Newest addition to the GAP IoT application family delivers five times lower power consumption than its predecessor GAP8.
A fabless semiconductor startup designing disruptive ultra-low power embedded solutions for AI processing in sensing devices at the very edge, announced a new member of the GAP IoT application processor family, GAP9. GAP9 combines architectural enhancements and an industry Global Foundries 22nm FDX semiconductor process to deliver a peak cluster memory bandwidth of 41.6 GB/sec and up to 50 GOPS combined compute power at an overall power consumption of 50mW.
GAP9 enables customers to embed machine learning and signal processing capabilities into battery operated or energy harvesting devices such as IoT sensors in smart building, consumer and industrial markets and consumer and medical wearable devices. Compared to GreenWaves Technologies’ currently shipping product, GAP8, GAP9 reduces energy consumption by 5 times while enabling inference on neural networks 10 times larger.

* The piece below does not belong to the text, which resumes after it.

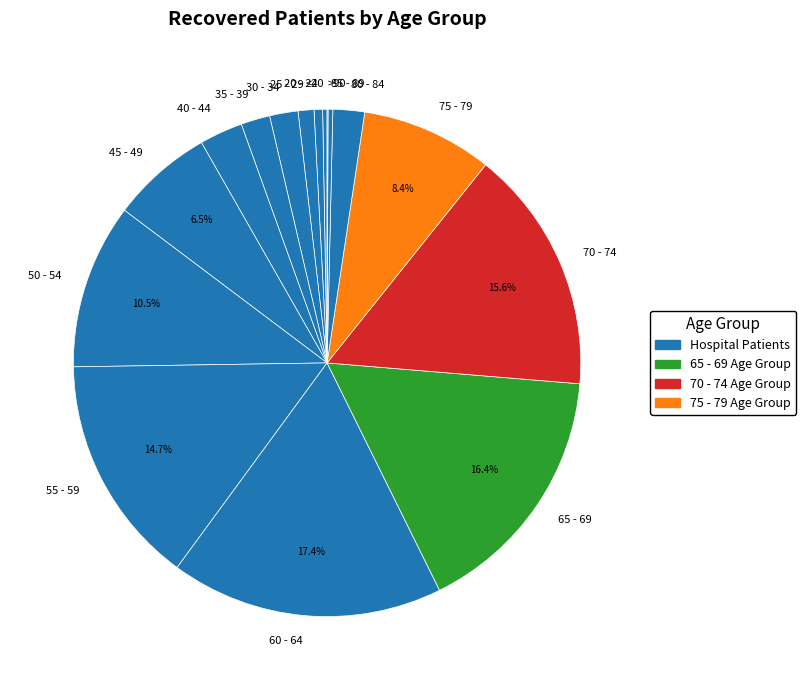

Which has a higher value, 45 - 49 or 25 - 29?

45 - 49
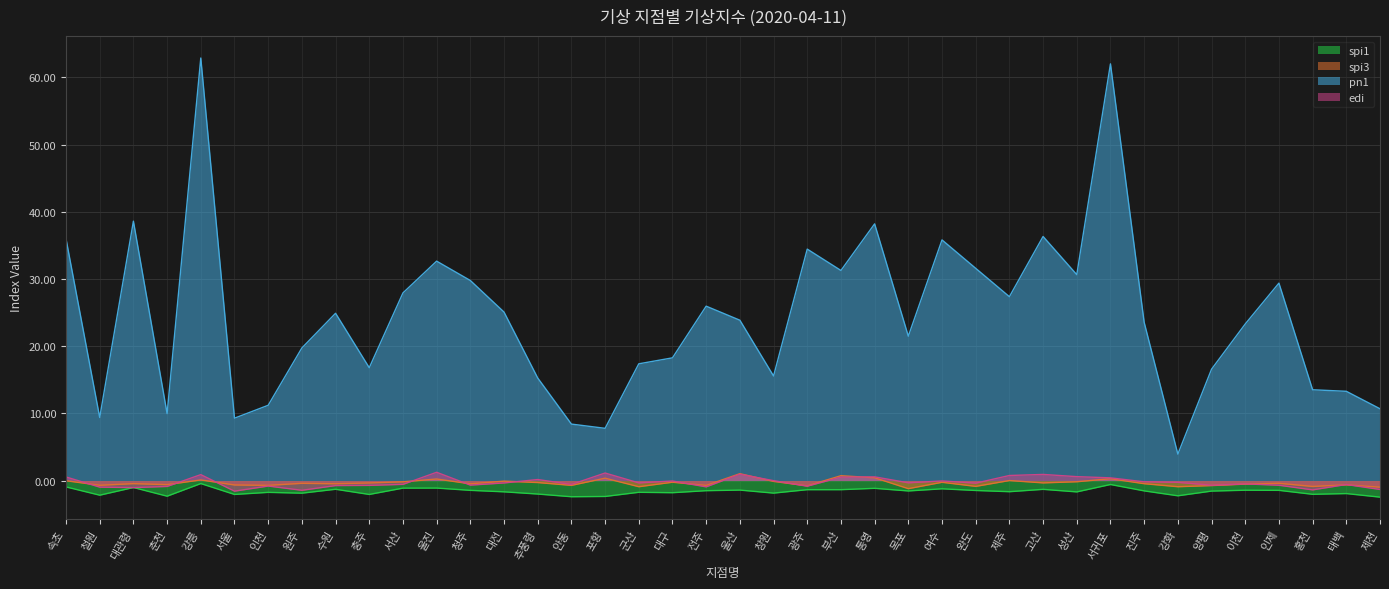

The value of pn1 at 서울 is 4.8. True or false?

False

“GAP9 enables a new level of capabilities for embedding combinations of sophisticated machine learning and signal processing capabilities into consumer, medical and industrial product applications,” said Loic Lietar, CEO of GreenWaves Technologies. “The GAP family provides product designers with a powerful, flexible solution for bringing the next generation of intelligent devices to market.”
GAP9 is built on the same GAP architectural attributes as GAP8. GAP9 adds support for floating-point arithmetic across all cores based on an innovative transprecision floating-point unit capable of handling floating-point numbers in 8, 16, and 32-bit precision with support for vectorization. GAP9 also extends GAP8’s support for fixed-point arithmetic with support for vectorized 4-bit and 2-bit operations. This positions GAP9 as the ideal platform for applications exploiting deep levels of quantization to deliver more energy efficiency while simplifying porting of existing floating-point signal processing libraries.

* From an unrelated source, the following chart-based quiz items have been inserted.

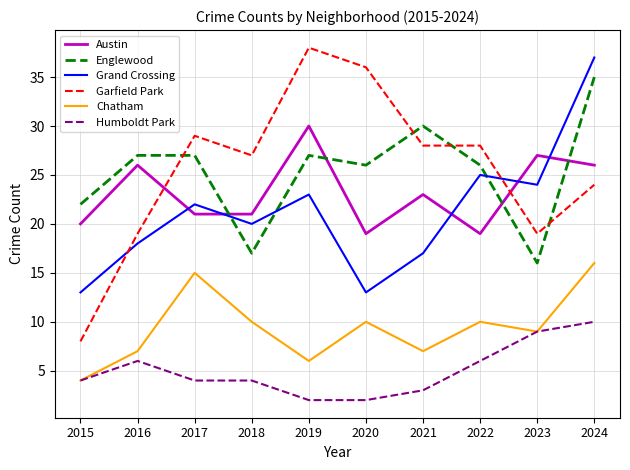

Reading left to right, what are all the values shown in this chart?

Austin: 2015=20	2016=26	2017=21	2018=21	2019=30	2020=19	2021=23	2022=19	2023=27	2024=26
Englewood: 2015=22	2016=27	2017=27	2018=17	2019=27	2020=26	2021=30	2022=26	2023=16	2024=35
Grand Crossing: 2015=13	2016=18	2017=22	2018=20	2019=23	2020=13	2021=17	2022=25	2023=24	2024=37
Garfield Park: 2015=8	2016=19	2017=29	2018=27	2019=38	2020=36	2021=28	2022=28	2023=19	2024=24
Chatham: 2015=4	2016=7	2017=15	2018=10	2019=6	2020=10	2021=7	2022=10	2023=9	2024=16
Humboldt Park: 2015=4	2016=6	2017=4	2018=4	2019=2	2020=2	2021=3	2022=6	2023=9	2024=10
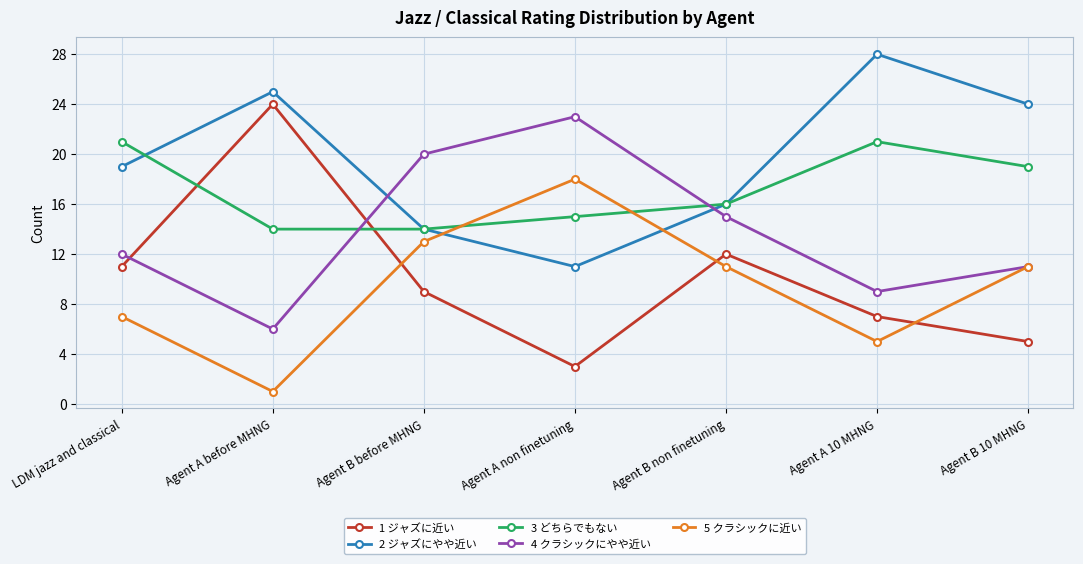

How many values in the 2 ジャズにやや近い series are below 19?

3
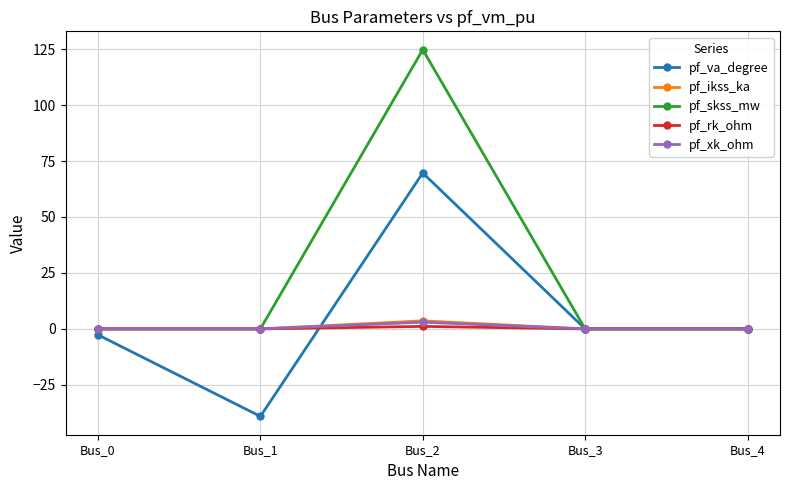

Between Bus_2 and Bus_3, which series saw the biggest shift?

pf_skss_mw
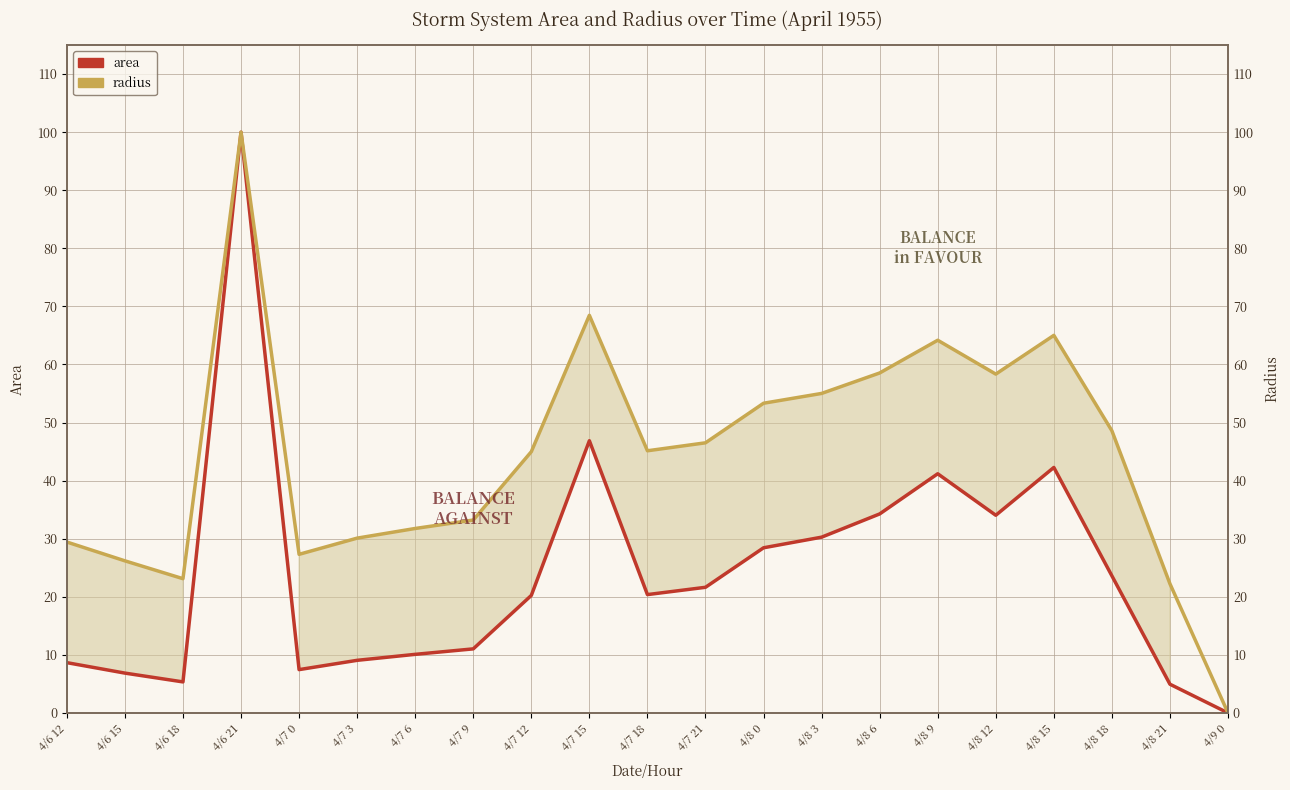

Rank the series at 4/6 15 from highest to lowest value.

radius, area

GAP9 incorporates bi-directional multichannel, synchronized digital audio interfaces making it a perfect fit for sophisticated wearable audio products. It also incorporates both CSI2 and parallel camera interfaces allowing the use of low resolution, low power camera for scene analysis and then extract a region of interest from high-resolution, higher power camera for analysis of scene details.
GAP9 handles sophisticated neural networks such as MobileNet V1 with ease processing a 160 x 160 image with a channel scaling of 0.25 in just 12ms with a power consumption of 806μW/frame/second. GAP9 provides a 20 times increase of effective memory bandwidth compared to GAP8, enabling significant improvements in detection accuracy by simultaneously analysing streams of data from multiple different sensors such as images, sounds, and radar.

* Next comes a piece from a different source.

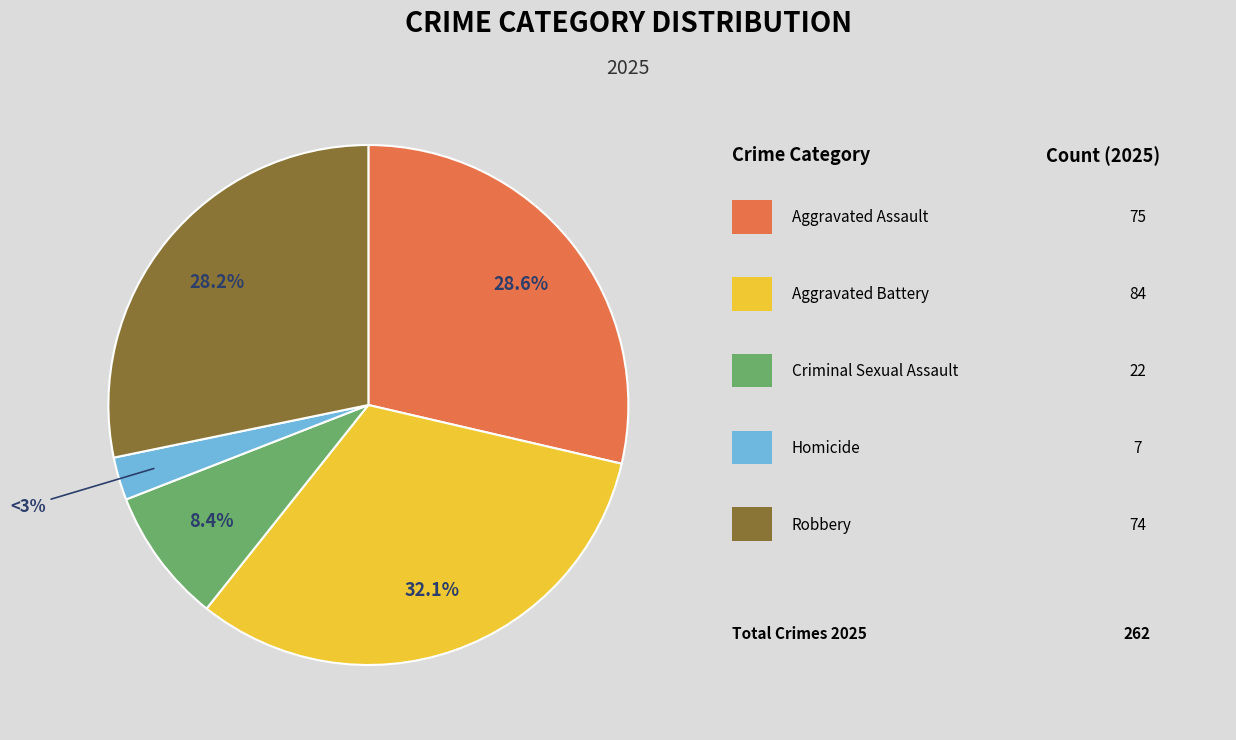

Does any single category account for the majority?

No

GAP9 incorporates additional security features protecting device makers firmware and models while also protecting devices from tampering including hardware support for AES128/256 cryptography and a Physically Unclonable Function (PUF) unit that allows devices to be uniquely and securely identified.
All of the enhancements delivered in the GAP SDK since the introduction of GAP8 enable immediate benefit to GAP9. This includes the GAP AutoTiler, allowing automatic code generation for neural network graphs often reducing memory movement down to below 1.2 times the theoretical minimum and GAPFlow, a series of tools for automating the conversion of neural networks from training packages such as Google TensorFlow. Combined with out of the box, open-source, network implementations such as a full, Open Source Face Identification implementation, the GAPFlow toolset reduces implementation time from months to days.